• **Work item**
Among the entries below, the lines from the one with "hfov_deg: 8.3" up to and including the one with "f_number: 2.2" are to be restated exactly, without pictures.

• **Material shown**
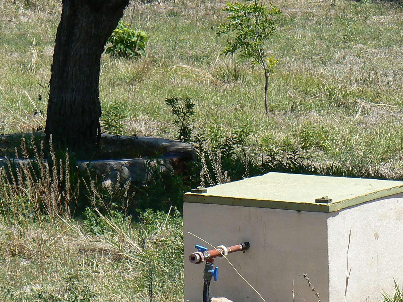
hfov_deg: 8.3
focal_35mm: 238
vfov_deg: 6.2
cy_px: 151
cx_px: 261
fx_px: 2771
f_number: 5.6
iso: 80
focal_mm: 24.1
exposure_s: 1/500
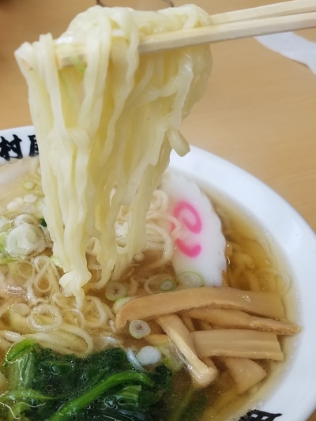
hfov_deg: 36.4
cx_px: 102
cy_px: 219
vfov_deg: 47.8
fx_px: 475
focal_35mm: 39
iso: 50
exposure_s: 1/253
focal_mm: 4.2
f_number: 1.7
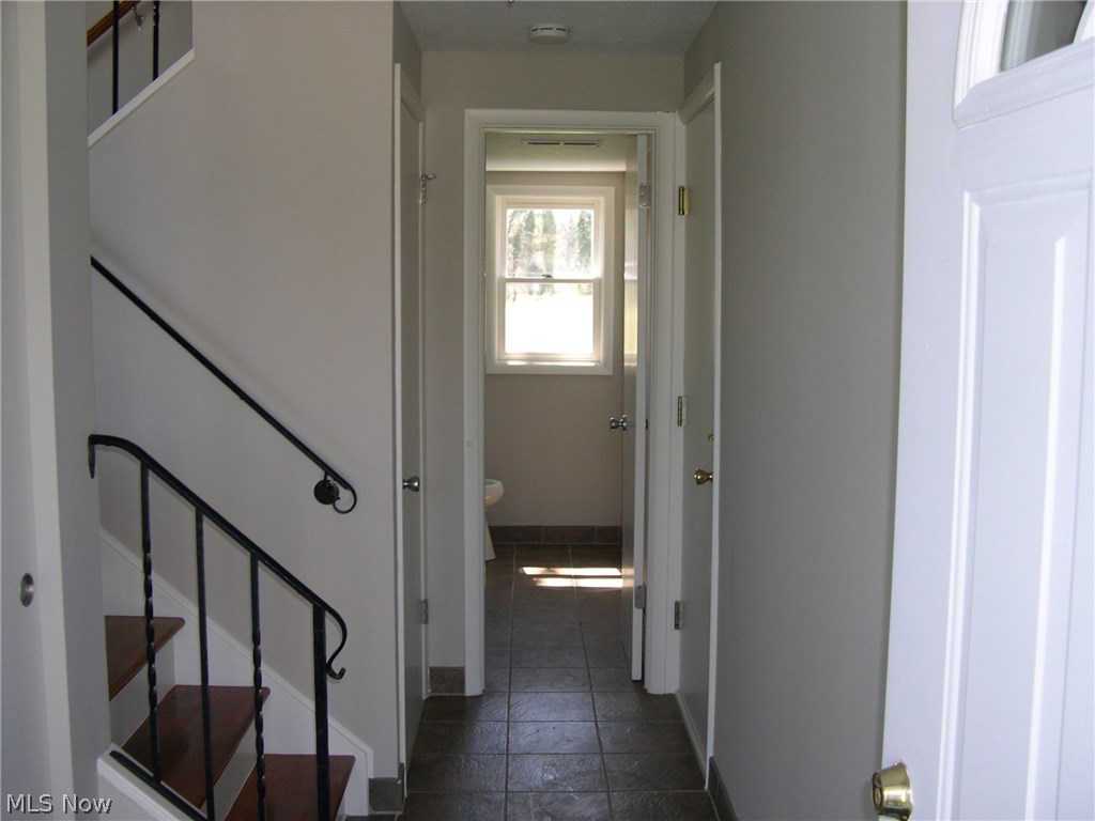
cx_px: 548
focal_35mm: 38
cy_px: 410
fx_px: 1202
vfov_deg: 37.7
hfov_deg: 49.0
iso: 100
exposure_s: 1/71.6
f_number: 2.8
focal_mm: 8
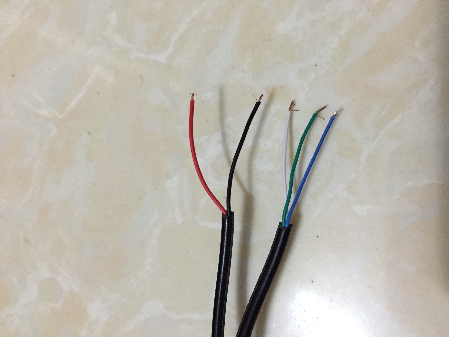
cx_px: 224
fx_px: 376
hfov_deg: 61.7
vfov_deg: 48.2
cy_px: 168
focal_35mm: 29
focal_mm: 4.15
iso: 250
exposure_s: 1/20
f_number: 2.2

==

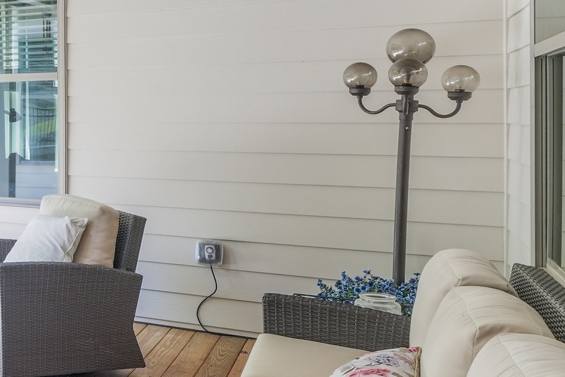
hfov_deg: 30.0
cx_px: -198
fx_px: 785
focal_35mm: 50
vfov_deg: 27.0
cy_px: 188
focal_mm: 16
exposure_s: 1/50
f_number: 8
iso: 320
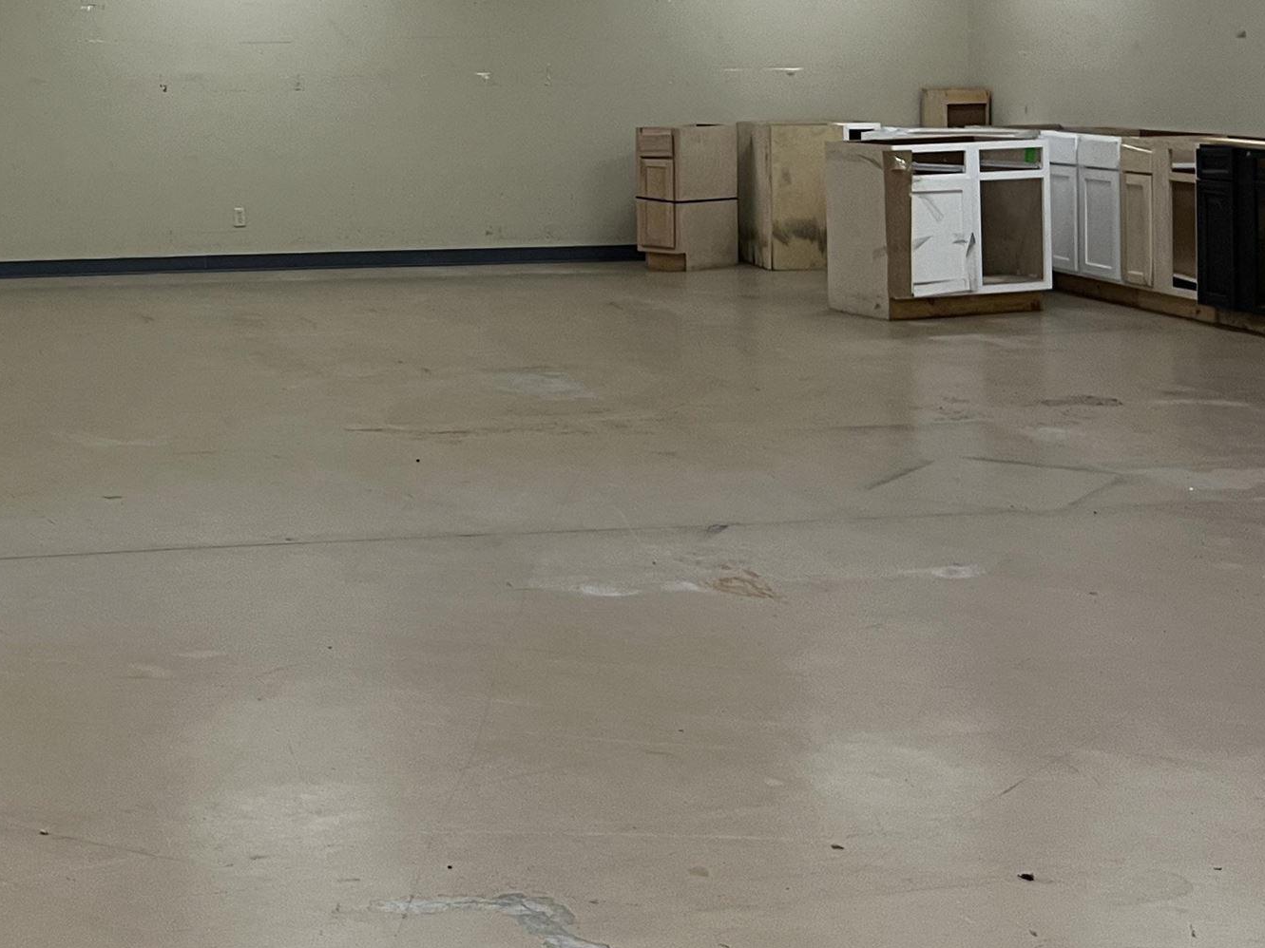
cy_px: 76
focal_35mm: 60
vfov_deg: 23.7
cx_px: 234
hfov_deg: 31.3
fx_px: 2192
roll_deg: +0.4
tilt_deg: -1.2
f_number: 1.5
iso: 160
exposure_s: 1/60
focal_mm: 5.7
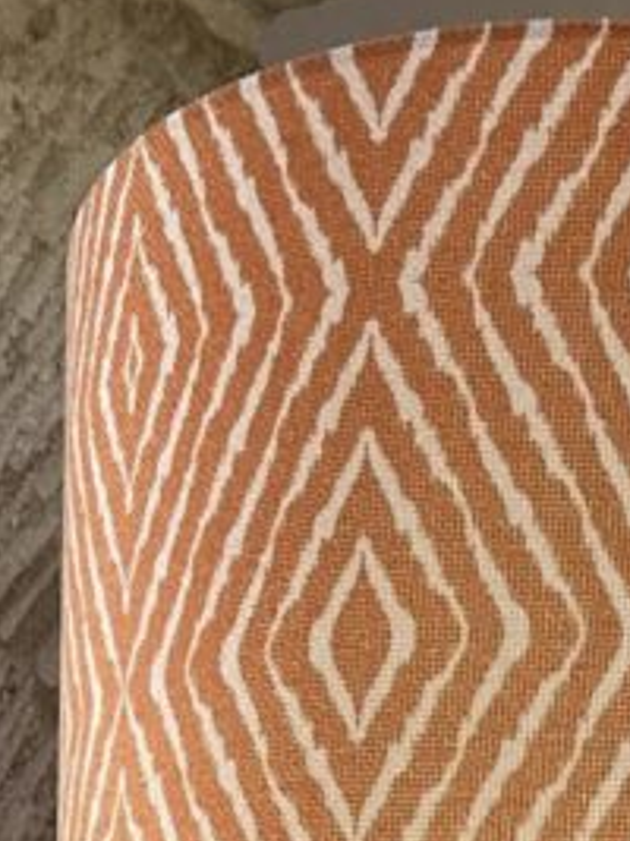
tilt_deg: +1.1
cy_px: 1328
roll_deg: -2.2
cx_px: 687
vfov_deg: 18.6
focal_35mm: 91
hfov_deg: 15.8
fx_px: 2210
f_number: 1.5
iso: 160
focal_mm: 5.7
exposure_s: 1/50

• **Output**
hfov_deg: 8.3
focal_35mm: 238
vfov_deg: 6.2
cy_px: 151
cx_px: 261
fx_px: 2771
f_number: 5.6
iso: 80
focal_mm: 24.1
exposure_s: 1/500
hfov_deg: 36.4
cx_px: 102
cy_px: 219
vfov_deg: 47.8
fx_px: 475
focal_35mm: 39
iso: 50
exposure_s: 1/253
focal_mm: 4.2
f_number: 1.7
cx_px: 548
focal_35mm: 38
cy_px: 410
fx_px: 1202
vfov_deg: 37.7
hfov_deg: 49.0
iso: 100
exposure_s: 1/71.6
f_number: 2.8
focal_mm: 8
cx_px: 224
fx_px: 376
hfov_deg: 61.7
vfov_deg: 48.2
cy_px: 168
focal_35mm: 29
focal_mm: 4.15
iso: 250
exposure_s: 1/20
f_number: 2.2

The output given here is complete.